Um modelo de desenvolvimento económico, como o aplicado na Região Autónoma da Madeira, que gera crise económica, com a destruição de grande parte do seu aparelho produtivo, que apresenta um nível de desemprego que ultrapassa já os 6,9% da sua população activa, que tem o maior desequilíbrio na distribuição da riqueza na União Europeia, que tem dos salários mais baixos, que tem das mais altas taxas de pobreza, que tem dos mais baixos níveis de educação da sua população, não pode ser um modelo de desenvolvimento que sirva como futuro aceitável para a Região Autónoma da Madeira.

A I Conferência Regional sobre Questões Económicas e Sociais terá uma dinâmica preparatória subdividida em duas fases: a primeira, a iniciar na próxima semana, a partir de 10 de Junho, até finais de Julho, cujo objectivo é retratar, concelho a concelho, nos principais sectores de actividade, os factores e contornos da crise económica; a segunda fase, a desenvolver em Setembro até à data da realização da Conferência, terá por objectivo apontar novas linhas de rumo e propostas para uma nova política de desenvolvimento económico.

 

Na discussão prévia que teremos que travar, consideramos ser importante que, como metodologia, se procurem respostas para, entre outras, as seguintes questões:

 1- O que mudou no tecido económico e social da Região, ao longo dos últimos 20 anos? 

2- Que novas infraestruturas surgiram e que impacto tiveram para a economia regional? 

3- Que novos equipamentos (culturais, desportivos e educativos), foram construídos? E qual a utilização que lhes é dada?

 4- Que empresas encerraram e que novas empresas surgiram? 

5- Nas zonas costeiras e piscatórias, o que aconteceu à nossa frota de pesca? 

6- Nas zonas agrícolas, o que aconteceu aos nossos terrenos agrícolas? 

7- Que emprego tínhamos? Que emprego temos (mais ou menos precário)? 

8- Os jovens que hoje conseguem empregos, qual é seu vínculo laboral? Isto é, têm contratos ao ano, ao mês, ao dia? 

9- Que desemprego tínhamos? Que desemprego temos? Como evoluiu o desemprego dos jovens e das mulheres? 

10- Quais eram os principais sectores de actividade económica (empresas) da região e quais são hoje esses sectores (empresas)? 

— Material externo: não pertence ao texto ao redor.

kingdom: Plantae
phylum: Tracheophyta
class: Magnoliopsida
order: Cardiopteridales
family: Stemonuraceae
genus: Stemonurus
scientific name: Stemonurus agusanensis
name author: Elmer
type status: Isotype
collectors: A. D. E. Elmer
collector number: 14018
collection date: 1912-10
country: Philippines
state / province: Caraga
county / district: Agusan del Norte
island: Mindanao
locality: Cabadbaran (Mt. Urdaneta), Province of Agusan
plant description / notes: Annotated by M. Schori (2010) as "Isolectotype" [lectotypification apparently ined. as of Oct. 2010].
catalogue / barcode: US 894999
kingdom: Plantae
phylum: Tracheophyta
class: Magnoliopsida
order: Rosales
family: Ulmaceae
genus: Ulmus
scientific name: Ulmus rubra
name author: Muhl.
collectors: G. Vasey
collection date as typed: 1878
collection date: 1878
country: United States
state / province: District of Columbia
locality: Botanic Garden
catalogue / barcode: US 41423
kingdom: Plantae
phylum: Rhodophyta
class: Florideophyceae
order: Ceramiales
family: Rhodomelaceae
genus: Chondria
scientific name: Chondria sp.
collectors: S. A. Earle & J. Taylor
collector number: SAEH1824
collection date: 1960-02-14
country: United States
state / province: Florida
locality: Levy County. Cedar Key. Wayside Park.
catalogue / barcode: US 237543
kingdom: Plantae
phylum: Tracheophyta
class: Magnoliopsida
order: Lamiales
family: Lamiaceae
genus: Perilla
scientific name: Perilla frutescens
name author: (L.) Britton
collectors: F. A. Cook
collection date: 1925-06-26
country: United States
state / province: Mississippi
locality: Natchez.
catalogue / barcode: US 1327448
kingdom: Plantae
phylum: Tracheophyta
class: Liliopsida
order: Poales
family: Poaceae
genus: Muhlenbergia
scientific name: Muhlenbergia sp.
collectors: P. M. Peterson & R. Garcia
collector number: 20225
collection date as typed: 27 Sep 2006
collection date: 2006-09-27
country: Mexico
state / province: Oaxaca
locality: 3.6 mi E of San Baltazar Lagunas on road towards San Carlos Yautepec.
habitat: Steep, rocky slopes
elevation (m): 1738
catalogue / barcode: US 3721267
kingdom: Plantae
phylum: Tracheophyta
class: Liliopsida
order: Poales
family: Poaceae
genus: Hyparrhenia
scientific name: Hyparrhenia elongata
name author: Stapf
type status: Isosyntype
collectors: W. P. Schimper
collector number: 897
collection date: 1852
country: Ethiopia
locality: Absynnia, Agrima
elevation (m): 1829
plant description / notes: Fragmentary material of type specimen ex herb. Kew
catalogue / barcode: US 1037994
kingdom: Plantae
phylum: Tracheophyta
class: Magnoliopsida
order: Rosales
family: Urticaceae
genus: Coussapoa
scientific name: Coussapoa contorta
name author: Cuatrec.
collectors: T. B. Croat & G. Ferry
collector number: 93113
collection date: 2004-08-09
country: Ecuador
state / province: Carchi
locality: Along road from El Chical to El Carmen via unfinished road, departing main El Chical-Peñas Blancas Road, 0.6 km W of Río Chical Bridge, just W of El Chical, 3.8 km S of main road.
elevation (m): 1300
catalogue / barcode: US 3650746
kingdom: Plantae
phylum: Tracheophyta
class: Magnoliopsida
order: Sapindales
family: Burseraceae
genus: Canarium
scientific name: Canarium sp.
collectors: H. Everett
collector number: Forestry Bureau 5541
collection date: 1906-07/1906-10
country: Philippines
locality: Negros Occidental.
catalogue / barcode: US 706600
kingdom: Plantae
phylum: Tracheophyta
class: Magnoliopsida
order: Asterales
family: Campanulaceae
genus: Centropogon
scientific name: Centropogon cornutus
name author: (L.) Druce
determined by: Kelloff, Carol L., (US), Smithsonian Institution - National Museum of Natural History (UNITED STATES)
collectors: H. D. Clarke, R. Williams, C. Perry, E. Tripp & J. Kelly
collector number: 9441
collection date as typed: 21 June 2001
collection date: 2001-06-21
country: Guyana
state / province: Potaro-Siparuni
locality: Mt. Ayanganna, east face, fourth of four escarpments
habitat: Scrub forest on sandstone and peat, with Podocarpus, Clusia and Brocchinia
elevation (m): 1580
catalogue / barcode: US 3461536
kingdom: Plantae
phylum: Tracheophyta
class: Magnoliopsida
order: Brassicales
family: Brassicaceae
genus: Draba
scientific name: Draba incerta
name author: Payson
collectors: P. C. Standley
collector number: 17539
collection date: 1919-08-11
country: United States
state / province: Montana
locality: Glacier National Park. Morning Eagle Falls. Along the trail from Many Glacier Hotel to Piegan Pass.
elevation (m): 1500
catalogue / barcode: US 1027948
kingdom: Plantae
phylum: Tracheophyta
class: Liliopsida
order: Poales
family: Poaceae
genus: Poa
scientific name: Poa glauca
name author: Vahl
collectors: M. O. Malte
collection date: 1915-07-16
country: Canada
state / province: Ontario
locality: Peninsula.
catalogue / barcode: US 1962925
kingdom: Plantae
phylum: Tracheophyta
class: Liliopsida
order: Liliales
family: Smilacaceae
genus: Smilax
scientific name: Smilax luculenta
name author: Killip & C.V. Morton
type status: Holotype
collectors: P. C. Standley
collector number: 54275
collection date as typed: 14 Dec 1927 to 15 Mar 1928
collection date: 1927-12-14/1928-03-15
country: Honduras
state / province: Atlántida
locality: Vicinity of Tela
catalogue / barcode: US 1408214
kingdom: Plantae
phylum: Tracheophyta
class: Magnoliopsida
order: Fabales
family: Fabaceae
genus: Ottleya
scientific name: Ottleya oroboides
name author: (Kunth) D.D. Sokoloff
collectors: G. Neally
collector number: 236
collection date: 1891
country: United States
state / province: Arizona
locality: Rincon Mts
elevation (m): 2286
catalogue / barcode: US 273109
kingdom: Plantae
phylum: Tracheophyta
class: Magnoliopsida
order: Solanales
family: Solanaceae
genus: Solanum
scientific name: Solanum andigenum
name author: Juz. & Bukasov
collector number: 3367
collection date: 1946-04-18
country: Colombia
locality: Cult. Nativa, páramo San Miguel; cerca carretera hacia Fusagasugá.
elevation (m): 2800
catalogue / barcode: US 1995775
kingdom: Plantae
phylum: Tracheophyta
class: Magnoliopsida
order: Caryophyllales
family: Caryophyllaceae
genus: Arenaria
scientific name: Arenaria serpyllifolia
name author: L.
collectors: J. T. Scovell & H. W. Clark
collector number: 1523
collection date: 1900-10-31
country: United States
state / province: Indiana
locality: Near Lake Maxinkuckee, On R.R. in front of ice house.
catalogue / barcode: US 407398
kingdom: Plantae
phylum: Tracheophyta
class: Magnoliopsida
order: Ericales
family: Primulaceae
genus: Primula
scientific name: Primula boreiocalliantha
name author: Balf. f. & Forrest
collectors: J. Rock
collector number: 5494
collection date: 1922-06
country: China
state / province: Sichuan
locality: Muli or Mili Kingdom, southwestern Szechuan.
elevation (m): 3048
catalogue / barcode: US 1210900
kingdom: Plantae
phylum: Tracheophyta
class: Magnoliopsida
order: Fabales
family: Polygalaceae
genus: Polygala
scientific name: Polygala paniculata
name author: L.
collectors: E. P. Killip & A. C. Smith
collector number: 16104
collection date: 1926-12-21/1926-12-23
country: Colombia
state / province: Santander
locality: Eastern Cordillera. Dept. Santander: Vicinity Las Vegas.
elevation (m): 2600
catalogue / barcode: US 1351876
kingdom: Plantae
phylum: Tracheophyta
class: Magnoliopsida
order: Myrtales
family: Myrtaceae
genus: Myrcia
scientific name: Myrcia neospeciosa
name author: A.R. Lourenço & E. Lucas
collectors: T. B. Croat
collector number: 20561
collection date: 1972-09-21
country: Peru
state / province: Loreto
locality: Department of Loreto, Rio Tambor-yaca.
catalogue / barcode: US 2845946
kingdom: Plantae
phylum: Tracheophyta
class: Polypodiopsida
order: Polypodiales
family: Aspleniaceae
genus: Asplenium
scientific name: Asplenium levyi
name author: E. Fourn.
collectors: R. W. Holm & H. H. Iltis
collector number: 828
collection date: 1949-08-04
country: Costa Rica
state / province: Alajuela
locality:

11- Os trabalhadores conseguem hoje mais empregos na região ou têm que emigrar? E para onde? Outras regiões do País ou para o estrangeiro? 

12- Os trabalhadores imigrantes são hoje mais ou menos do que há 20 anos? Donde vêm? Em que sectores trabalham? E como vivem? 

13- Existe algum exemplo flagrante de empresas que encerraram e quais os impactos negativos na Região? E também o contrário, empresas que abriram e o emprego que trouxeram? 

14- A vida económica da Região encontra-se hoje mais ou menos concentrada num pólo urbano da Região e num sector económico do que há 20 anos?  

É desta forma que queremos que esta nossa Conferência seja desenhada no encontro e no diálogo com o concreto dos problemas e consequências do modelo económico, que parta da vida, que identifique e analise os seus principais bloqueios e as suas principais potencialidades, que não se curve perante as injustiças e as desigualdades, que perspective uma efectiva mudança no modelo de desenvolvimento, que decididamente promova a valorização do trabalho, com uma efectiva redistribuição do rendimento regional e uma aposta decidida na educação, na qualificação profissional, no investimento em investigação e desenvolvimento e no desenvolvimento cultural.

Desta nossa Conferência é fundamental que possa sair uma proposta de modelo de desenvolvimento económico e social que constitua uma ruptura com o actual modelo de políticas económicas e sociais.

É ainda fundamental que este novo modelo de desenvolvimento económico e social baseado num crescimento económico sustentável, dê resposta aos problemas do desemprego, da exclusão social e das desigualdades na distribuição do rendimento.